-- Opening Marker --

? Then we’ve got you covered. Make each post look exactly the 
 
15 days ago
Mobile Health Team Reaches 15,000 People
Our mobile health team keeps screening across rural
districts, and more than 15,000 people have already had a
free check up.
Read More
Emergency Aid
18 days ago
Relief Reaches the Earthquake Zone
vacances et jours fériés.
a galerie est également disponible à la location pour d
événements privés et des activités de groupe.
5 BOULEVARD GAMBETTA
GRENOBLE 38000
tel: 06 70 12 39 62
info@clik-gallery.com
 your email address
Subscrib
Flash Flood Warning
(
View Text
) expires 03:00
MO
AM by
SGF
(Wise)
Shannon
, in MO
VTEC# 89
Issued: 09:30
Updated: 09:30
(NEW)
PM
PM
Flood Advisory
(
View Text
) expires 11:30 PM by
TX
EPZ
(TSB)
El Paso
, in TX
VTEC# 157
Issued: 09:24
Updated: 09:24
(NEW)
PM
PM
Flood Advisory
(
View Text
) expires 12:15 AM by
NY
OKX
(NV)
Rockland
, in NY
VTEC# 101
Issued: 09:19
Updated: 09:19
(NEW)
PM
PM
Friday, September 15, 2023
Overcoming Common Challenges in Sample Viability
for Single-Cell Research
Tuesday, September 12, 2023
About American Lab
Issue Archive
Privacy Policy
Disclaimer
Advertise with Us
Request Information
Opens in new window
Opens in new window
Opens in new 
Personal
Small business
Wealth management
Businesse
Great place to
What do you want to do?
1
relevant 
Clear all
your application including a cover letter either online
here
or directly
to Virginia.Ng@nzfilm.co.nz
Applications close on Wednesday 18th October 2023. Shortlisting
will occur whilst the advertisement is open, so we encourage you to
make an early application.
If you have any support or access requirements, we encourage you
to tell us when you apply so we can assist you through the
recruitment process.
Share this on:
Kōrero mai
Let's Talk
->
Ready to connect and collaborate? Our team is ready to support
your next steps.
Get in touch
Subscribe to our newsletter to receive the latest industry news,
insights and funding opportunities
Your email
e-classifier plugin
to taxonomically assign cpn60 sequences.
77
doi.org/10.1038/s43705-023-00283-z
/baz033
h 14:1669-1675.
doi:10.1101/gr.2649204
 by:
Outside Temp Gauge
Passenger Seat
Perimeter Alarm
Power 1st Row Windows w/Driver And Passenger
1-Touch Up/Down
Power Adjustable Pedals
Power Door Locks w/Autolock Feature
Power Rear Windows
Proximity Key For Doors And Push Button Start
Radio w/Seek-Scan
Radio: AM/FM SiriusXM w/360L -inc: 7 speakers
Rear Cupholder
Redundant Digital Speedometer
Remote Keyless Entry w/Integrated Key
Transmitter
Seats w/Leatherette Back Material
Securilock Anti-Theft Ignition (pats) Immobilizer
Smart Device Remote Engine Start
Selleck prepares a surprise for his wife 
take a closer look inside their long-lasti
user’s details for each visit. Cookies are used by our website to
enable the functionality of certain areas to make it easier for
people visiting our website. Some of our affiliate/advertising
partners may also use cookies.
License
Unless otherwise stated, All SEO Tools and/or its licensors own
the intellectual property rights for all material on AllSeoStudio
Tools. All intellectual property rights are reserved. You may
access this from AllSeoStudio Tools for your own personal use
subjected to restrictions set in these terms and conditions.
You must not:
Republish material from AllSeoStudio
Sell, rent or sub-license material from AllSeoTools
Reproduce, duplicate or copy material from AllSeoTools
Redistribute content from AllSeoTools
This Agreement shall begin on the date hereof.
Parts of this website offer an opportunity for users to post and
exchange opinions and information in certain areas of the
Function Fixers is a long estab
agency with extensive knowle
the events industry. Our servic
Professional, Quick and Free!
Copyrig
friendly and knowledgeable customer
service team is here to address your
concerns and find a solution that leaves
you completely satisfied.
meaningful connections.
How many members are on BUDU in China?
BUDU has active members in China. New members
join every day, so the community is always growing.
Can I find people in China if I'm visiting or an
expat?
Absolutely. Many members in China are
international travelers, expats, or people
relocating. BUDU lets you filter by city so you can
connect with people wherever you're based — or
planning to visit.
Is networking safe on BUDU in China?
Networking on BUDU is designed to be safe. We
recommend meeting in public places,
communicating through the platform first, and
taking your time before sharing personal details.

-- Closing Marker --

- _The problem_
Count the lines of the material above that contain the string "details". Write nothing but the count.

- _Solution to this problem_
2